I am particularly concerned that the tolerance the majority has today expressed for a plan that all but disregards the integrity of county borders will be read by many as a signal that our State constitutional provisions no longer represent serious constraints on the critically important redistricting process. Certainly, although the majority has made passing reference to " 'the historic and traditional significance of counties in the districting process’ ” (majority opn, at 77, quoting Matter of Orans, 15 NY2d 339, 352, supra), there is little in its analysis or result that suggests any real commitment to that principle. Inasmuch as I deem this constitutionally prescribed principle to be important to the integrity of our redistricting system and inasmuch as the principle could have been accommodated within a Federally satisfactory plan, I am compelled to dissent from the Court’s decision to uphold the plan the Legislature enacted and vote instead to affirm the judgments below.2
*86Judges Simons, Hancock, Jr., and Bellacosa concur with Chief Judge Wachtler; Judge Titone dissents and votes to affirm in a separate opinion; Judge Kaye taking no part In each case: Judgment reversed, etc.

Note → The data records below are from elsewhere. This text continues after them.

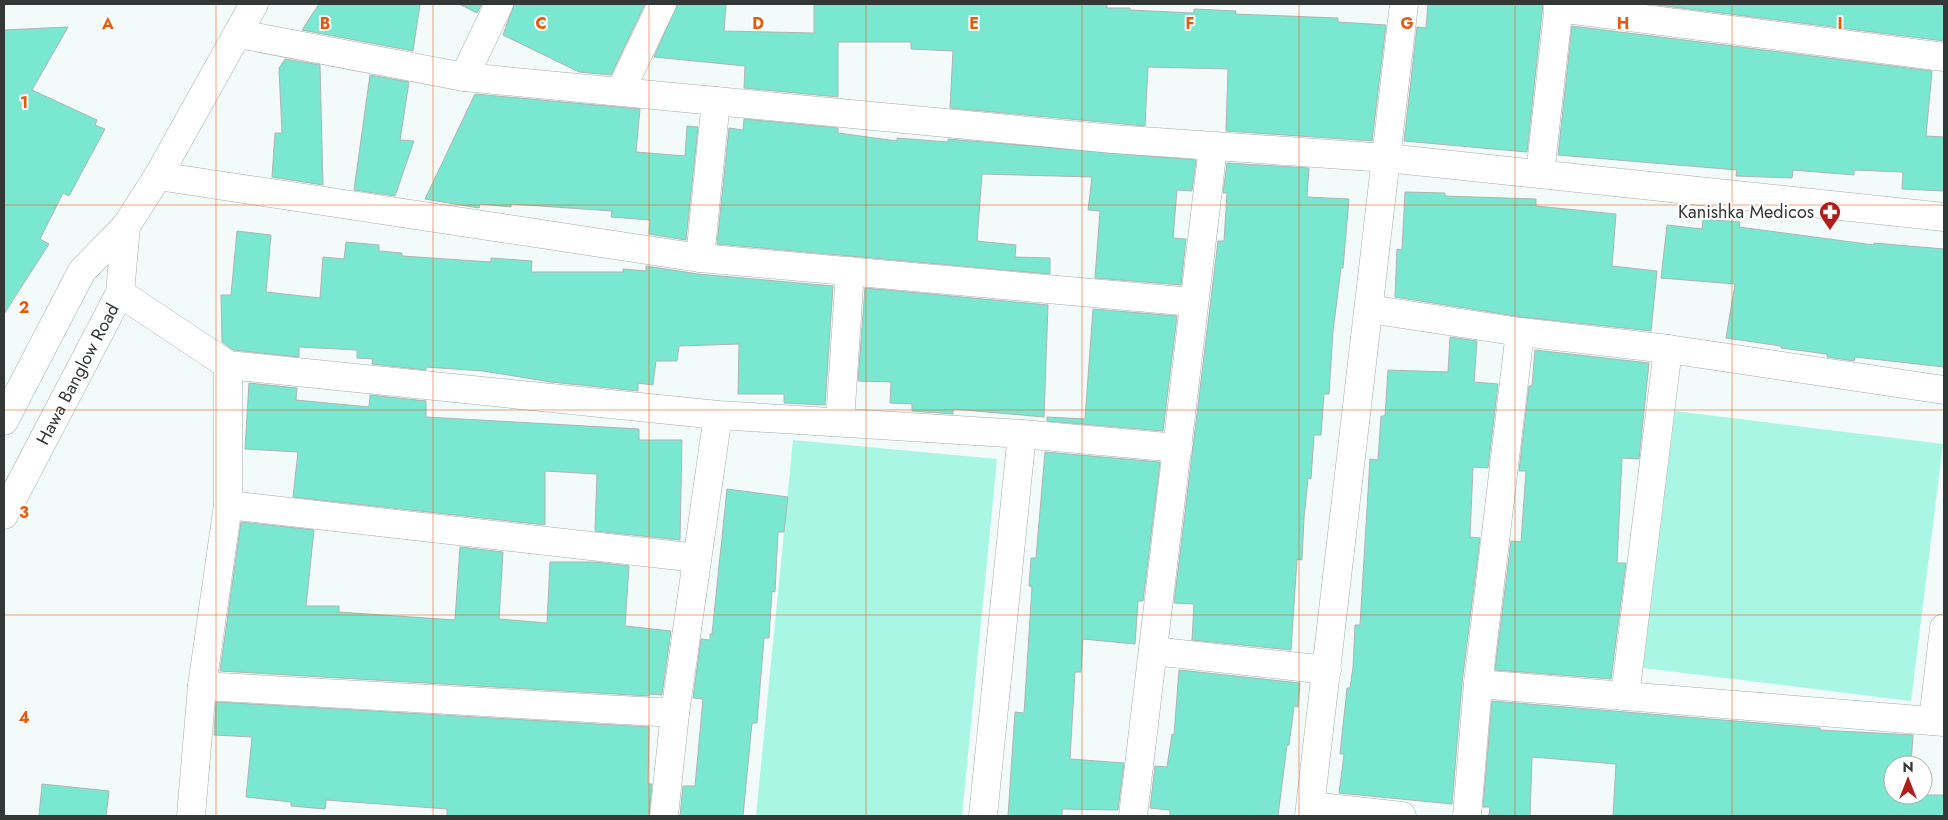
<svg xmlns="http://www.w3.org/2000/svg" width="1948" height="820" font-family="Jost,sans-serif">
  <rect width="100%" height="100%" fill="#f2fbf9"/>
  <g fill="#a9f6e4">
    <path d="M1675,411l268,33 -32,257 -268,-33z"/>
    <path d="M793,440l204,19 -35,357h-206z"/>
  </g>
  <g fill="#7ae8d0" stroke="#acb5b3">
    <path d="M319,4h101l-7,47 -111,-21z"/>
    <path d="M459,4h23l-5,9z"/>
    <path d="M514,4h131l-34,71 -32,-3 -76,-37z"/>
    <path d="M677,4h49l-2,27 90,2v-29h293v4h23v2l64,3v-4l42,2 -1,3 103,4v4l48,3 -14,116 -146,-10 2,-62 -80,-2 -3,59 -195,-18 3,-57 -42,-2v-7h-73v55l-94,-9 1,-22 -91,-9z"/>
    <path d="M1428,4h115l-16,148 -123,-11 13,-114 9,1z"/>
    <path d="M1649,4h295v37z"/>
    <path d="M1572,26l360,45 -6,65 18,1v54l-42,-2 1,-17 -49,-2v5l-61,-5 -1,8 -56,-2 1,-6 -179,-15z"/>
    <path d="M68,27l-36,63 65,30 -2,5 10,4 -36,67 -6,-3 -23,46 9,5 -45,70v-284z"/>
    <path d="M285,59l35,6 3,120 -51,-8 3,-44h7l-3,-65z"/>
    <path d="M370,75l39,7 -9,58 14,1 -19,55 -41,-6z"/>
    <path d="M475,94l165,15 -4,43 49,4 2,-30 11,1 -12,113 -37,-6 1,-14 -39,-3 1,-6 -101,-7v3l-31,-3 -1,4 -54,-9z"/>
    <path d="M744,119l94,9v5l59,8v-3l51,4v-3l248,21 -4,31 -15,-1 -4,48 13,1 -5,46 -86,-7 5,-67 -12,-1 4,-33 -110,-3 -5,67 39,4 -1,12 35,1v16l-333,-30 12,-116 14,2z"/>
    <path d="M1227,163l82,5 -2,29 42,2 -6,69h-2l-8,63 -4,63h-5l-3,41h-7l-3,44 -3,-1 -4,40 -2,42 -5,-1 -6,91 -99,-10 2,-36 -20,-1 44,-362h6l3,-48h-4z"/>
    <path d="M1405,192l40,1v3l91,3v7l80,8 -4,52 45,5 -6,60 -129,-14 -127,-20 2,-48 5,1z"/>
    <path d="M1703,219l37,3 -1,5 135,18v-2l70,6v118l-89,-10 -1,4 -27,-4v-3l-46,-6v-2l-55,-8 9,-54 -74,-6 6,-53 35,4z"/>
    <path d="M237,231l34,4 -5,57 54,6 3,-41 21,2 2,-17 33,3v6l23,2v3l89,6v-4l41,3 -1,11h92v-3l23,2v-5l52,8 135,12 -8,119 -41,-2v-9h-46l1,-50 -60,2 -2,15h-21l-3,24 -15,-2v8l-87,-9 -68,-11 -57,-4v3l-54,-6 1,-5 -16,-1v-8l-58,-3v10l-66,-7 -11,-8 -1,-47h10z"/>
    <path d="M865,288l183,17 -4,112 -91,-8v5l-41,-3v-7l-22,-1 1,-21 -33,-1z"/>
    <path d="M1093,309l84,7 -14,115 -116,-10v-4l38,2z"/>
    <path d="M1450,337l27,4 -3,41 24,2 -10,84 -15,-1 -3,70 10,1 -18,145 -10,121 -113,-11 5,-39h-4l7,-66h3l3,-21 2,-42h5l10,-166 8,1 3,-44h4l3,-46 60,2z"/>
    <path d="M1535,350l114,13 -10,96 -17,-1 -5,105h9l-15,116 -116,-9 16,-129 10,1 5,-71h-7l10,-85h3z"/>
    <path d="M249,383l48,5 -1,12 73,7 1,-12 56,6v16l213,12v11h43l-2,100 -85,-9 2,-57 -52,-3v54l-252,-28 5,-45 -53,-3z"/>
    <path d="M1045,452l115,10 -17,139h-5l-3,43 -52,-5 -2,33h-6l-5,87 54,4 -6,47 -56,-1v7h-54l7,-104 9,1 8,-126 -3,-1 2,-28h5z"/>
    <path d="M727,489l61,8 -4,35h-6l-3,60 -3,-1 -3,47h-5l-7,85h-5l-9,93h-63l3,-30h12l8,-87 -10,-1 8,-59 9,1v-6h2z"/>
    <path d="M241,522l73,8 -8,76h33v6l116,8 5,-73 43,5 -4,67 48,4 3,-61h45l34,4 -4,60 46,5 -9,64 -13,-1v2l-429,-25z"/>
    <path d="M1179,670l121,13 -2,24 -4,-1 -5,39h-2l-9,71h-108v-6l-20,-2 5,-42 12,1 5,-33 2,1z"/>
    <path d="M1492,701l328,27v2l93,5 -2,30h-18v30h51v21h-331l3,-52 -84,-7 -2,59 -41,-1 1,-8h-7z"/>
    <path d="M216,702l433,25 -1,57h4l-3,32h-202v-7l-121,-9 -1,9 -34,-3v-4l-45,-5 6,-60 -38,-2z"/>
    <path d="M42,784l67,7 -3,25h-67z"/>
  </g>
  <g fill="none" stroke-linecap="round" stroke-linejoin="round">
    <g stroke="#a4adab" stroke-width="29">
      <g id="minor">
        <path d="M1558,8l386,49"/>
        <path d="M239,34l225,43 649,62 274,19 557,59"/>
        <path d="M464,77l35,-73"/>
        <path d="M621,90l41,-86"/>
        <path d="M1540,174l19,-170"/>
        <path d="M158,176l542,82 493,44"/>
        <path d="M700,258l16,-157"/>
        <path d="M120,293l108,72 490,50 304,19 156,14"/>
        <path d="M1369,309l151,23 148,17 276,41"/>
        <path d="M4,421l78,-150 44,-45 32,-50 96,-172"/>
        <path d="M840,422l10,-151"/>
        <path d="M228,505l469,53"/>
        <path id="s1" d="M4,515l116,-222 6,-67"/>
        <path d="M1153,651l174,19"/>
        <path d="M1478,684l466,38"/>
        <path d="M202,686l473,27"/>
        <path d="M1625,696l43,-347"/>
        <path d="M1933,721l11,-93"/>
        <path d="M1311,806l91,10"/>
        <path d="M191,816l11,-130 26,-181v-140"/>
        <path d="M664,816l11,-103 43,-298"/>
        <path d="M983,816l39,-382"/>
        <path d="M1133,816l80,-669"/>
        <path d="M1309,816l95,-812"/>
        <path d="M1467,816l11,-132 42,-352"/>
      </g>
    </g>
    <use href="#minor" stroke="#fff" stroke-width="28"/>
  </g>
  <path fill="none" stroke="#e8590c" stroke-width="1" stroke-opacity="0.55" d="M216,4v812M433,4v812M649,4v812M866,4v812M1082,4v812M1299,4v812M1515,4v812M1732,4v812M4,205h1940M4,410h1940M4,615h1940"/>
  <defs>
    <g id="pharmacy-pin" transform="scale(1.125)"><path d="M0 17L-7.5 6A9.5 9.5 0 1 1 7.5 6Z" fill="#af1e1b" stroke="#fff"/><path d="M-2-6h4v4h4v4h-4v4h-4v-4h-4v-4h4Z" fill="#fff"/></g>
  </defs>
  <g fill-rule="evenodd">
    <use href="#pharmacy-pin" x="1830" y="212"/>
  </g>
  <g text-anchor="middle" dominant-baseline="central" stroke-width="4" stroke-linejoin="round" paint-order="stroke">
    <g font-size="18" fill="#333736" stroke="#fff" text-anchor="end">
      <text x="1814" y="212">Kanishka Medicos</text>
    </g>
    <g font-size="18" fill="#333736" stroke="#fff">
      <text stroke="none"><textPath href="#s1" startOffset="159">Hawa Banglow Road</textPath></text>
    </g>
  </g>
  <g font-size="16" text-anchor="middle" font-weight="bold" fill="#e8590c" stroke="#fff" stroke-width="4" stroke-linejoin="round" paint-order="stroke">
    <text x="108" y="29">A</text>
    <text x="325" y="29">B</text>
    <text x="541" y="29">C</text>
    <text x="758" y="29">D</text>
    <text x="974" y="29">E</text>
    <text x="1190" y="29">F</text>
    <text x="1407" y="29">G</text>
    <text x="1623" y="29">H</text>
    <text x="1840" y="29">I</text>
    <text x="24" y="108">1</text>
    <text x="24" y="313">2</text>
    <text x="24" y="518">3</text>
    <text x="24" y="723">4</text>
  </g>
  <rect width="1948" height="820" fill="none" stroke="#333736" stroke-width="10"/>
  <g transform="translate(1908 780)"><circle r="24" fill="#ffffff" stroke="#adafaf"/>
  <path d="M0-4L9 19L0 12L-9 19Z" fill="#af1e1b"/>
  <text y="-8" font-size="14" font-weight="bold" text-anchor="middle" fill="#333736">N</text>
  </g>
</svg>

. Respondents’ reliance on Bay Ridge Community Council v Carey (103 AD2d 280, affd 66 NY2d 657) as a post-Mahan decision that supports their position is misplaced, since Bay Ridge was concerned principally with Assembly districts, as to which there is no effective constitutional rule requiring respect for county lines (see, 103 AD2d, at 285, citing Matter of Orans, 15 NY2d 339, 351).
. Inasmuch as the Senate plan and the Assembly plan were enacted as part of the same law, the farmer’s constitutional infirmity operates to invalidate the latter as well (see, Matter of Orans, 15 NY2d 339, supra).